_課題内容_
赤ちゃんに水道水を飲ませてよいかを扱う記事を、最後に示された文の次から書き継いでください。

_対象テキスト_
----

記事監修医師
MYメディカルクリニック横浜みなとみらい 院長 東京大学医学部卒 医学博士日本呼吸器学会認定呼吸器専門医日本内科学会認定総合内科専門医人間ドック学会認定医難病指定医Member of American College of Physicians
山本 康博 先生
2019/11/14
記事監修医師
MYメディカルクリニック横浜みなとみらい 院長 東京大学医学部卒 医学博士日本呼吸器学会認定呼吸器専門医日本内科学会認定総合内科専門医人間ドック学会認定医難病指定医Member of American College of Physicians
山本 康博 先生
生後まもない赤ちゃんは、まだまださまざまな部分が未発達であり、例えば離乳食を与えられるのは生後半年が過ぎたころからとされているように、食事の内容や味つけには十分気を配る必要があります。
では、水道水は赤ちゃんに飲ませても良いのでしょうか?日本の水道水は世界的に見てもキレイだとされていますが、一方で残留塩素の問題はよく指摘されています。赤ちゃんに水道水を飲ませたいときは、どうすれば良いのでしょうか。
赤ちゃんに水道水を飲ませても良いかどうかが問題になるのは、水道水に含まれる物質の問題です。水道水は、安全のために塩素で消毒されているのですが、この塩素が「残留塩素」という形でごくわずか残ってしまっているのです。そのため、キレイか汚いかで言えば間違いなくキレイな水なのですが、残留塩素が赤ちゃんに悪影響を及ぼす可能性もある、という意見もあります。

----

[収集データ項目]
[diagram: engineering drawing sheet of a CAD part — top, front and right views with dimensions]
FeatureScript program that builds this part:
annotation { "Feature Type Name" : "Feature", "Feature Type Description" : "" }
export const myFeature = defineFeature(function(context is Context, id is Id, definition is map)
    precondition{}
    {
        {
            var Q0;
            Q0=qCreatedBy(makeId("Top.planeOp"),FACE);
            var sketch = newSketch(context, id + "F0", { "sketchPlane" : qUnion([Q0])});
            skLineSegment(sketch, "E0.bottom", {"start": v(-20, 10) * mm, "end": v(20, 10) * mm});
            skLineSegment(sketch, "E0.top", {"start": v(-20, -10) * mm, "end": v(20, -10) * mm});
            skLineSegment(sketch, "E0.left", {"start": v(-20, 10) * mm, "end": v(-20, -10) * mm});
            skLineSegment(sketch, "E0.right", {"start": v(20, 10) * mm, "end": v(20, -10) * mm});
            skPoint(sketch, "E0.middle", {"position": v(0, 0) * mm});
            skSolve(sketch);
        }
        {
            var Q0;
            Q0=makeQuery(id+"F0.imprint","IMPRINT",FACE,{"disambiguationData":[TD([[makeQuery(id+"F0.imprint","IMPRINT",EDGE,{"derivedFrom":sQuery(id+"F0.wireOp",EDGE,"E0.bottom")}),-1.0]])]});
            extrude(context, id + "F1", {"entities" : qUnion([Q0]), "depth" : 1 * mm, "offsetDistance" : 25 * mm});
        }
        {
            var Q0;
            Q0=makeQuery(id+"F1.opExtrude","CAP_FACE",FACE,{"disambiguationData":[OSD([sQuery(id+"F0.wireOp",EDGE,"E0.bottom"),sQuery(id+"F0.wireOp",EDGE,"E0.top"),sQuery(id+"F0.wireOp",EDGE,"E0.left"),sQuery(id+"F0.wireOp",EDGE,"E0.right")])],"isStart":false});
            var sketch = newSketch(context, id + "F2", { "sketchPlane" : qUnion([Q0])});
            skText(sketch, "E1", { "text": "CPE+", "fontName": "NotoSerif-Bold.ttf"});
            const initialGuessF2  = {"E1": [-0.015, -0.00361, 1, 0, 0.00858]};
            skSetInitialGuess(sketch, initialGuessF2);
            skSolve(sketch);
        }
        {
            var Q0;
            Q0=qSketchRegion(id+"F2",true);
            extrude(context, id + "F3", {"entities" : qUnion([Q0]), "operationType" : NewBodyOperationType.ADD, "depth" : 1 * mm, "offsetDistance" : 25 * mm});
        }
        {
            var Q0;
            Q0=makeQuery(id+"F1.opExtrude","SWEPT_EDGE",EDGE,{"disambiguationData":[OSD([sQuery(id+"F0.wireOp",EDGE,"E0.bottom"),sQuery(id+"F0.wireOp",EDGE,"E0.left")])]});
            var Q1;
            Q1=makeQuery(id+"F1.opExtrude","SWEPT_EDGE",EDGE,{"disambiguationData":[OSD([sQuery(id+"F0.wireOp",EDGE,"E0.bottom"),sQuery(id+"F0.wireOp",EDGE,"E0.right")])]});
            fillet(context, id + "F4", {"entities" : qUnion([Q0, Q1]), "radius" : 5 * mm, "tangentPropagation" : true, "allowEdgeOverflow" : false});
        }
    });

----

_課題解答_
赤ちゃんの臓器はまだまだ未発達であり、非常にデリケートです。実際に、水道水をそのまま飲ませると下痢をしてしまう赤ちゃんもいるほどです。日本の水道水に含まれる残留塩素はごくわずかで、一生涯水道水を飲み続けたとしても問題になるほどではないとされていますが、生後まもない赤ちゃんにとっては身体に負担となる可能性がゼロとは言えないのです。
他にも、水道水を塩素で消毒する過程で「トリハロメタン」という物質も出てきてしまい、これもごく微量含まれています。トリハロメタン自体は有害な物質ですが、含まれている量が非常に微量なため、成人が飲み続けてもとくに問題となる物質ではありません。しかし、塩素同様、臓器のデリケートな赤ちゃんにとっては負担となる可能性がゼロとは言い切れないため、避けた方が良いでしょう。
水道水をあげる場合、煮沸すれば良いとされていますが、これは正しく、かつ、家庭でも手軽にできる方法です。煮沸する時間は必ず10分以上にすること、大量の作り置きはしないこと、の2つのポイントだけは忘れないようにしましょう。
10分以上煮沸すれば、塩素もトリハロメタンも蒸発して水中から出ていくので、冷ました後、赤ちゃんにも安心して飲ませることができます。しかし、5分程度しか煮沸しないと、前述の「トリハロメタン」の濃度が高まってしまうだけで出ていかないので、かえって赤ちゃんに与えるにはリスクが高まってしまいます。必ず、煮沸には10分以上かけるようにしましょう。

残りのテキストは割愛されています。